When there were a few readers, I got a chance to make jokes that my infant child couldn't appreciate. There was shop talk about the day to day of parenting. It was pretty joyful.

Then people I knew subscribed. And it was weird, but not a big deal. Suddenly though, I had to think through my writing differently. People might take something for what it wasn't. There were new stacks of emotional baggage lying around just waiting to be toppled.

When life turned upside down for us with medical stuff, I throttled my posts even more. Some days I wanted to pour out my heart and hear the insight my online community had to offer, but I knew the discussion would cause problems in my daily life.

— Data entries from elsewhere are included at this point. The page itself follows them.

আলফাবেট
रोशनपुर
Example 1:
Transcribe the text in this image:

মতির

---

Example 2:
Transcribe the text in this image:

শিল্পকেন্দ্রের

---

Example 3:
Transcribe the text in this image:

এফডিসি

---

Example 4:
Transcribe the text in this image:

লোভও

That put a chill on things.

With great admiration, I've watched Anne Nahm write candidly about hard real life experiences. I think about the stuff she writes on families and life ALL THE TIME. It's honest and explores, like the parent-blogging community of yore, what is really happening in our lives- the kind of stuff you discuss with a friend over a meal about your parents aging and dealing with siblings. But Anne took the risk of knocking over those heaps of emotional baggage and told her sister about the blog. I so deeply admire that she's been able to cross the streams (a la Ghostbusters) and keep writing about those deeply important conversations we rarely manage to have but all so desperately need.

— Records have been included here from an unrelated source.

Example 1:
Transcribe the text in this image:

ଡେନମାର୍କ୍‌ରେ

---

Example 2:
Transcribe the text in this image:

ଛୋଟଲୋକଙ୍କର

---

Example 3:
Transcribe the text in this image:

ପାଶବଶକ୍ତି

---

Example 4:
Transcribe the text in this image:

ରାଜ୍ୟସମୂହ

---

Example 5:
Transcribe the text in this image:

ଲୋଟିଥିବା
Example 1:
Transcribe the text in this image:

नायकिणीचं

I want to write like that. I want to talk about things that are important and happening in daily life, and to hear what others are thinking about similar experiences in our lives. It meant so much as a young parent to have an idea lab for those really hard things about being a parent. I miss that.

But I've gotten completely tangled up in “no one wants to read this,” “is this worth writing?,” and “how will people in my real life interpret this?” to the point that I pared down to almost no writing at all despite the fact I loved the experience.

It feels like I'm now asking if my ideas are good enough to take up space. On the internet. For free. And I've seen what's on the internet. I guess I'm asking the universe for permission to take up space again.


Permission granted.


I'm here to take up space. Come join me. Let's take up some space together.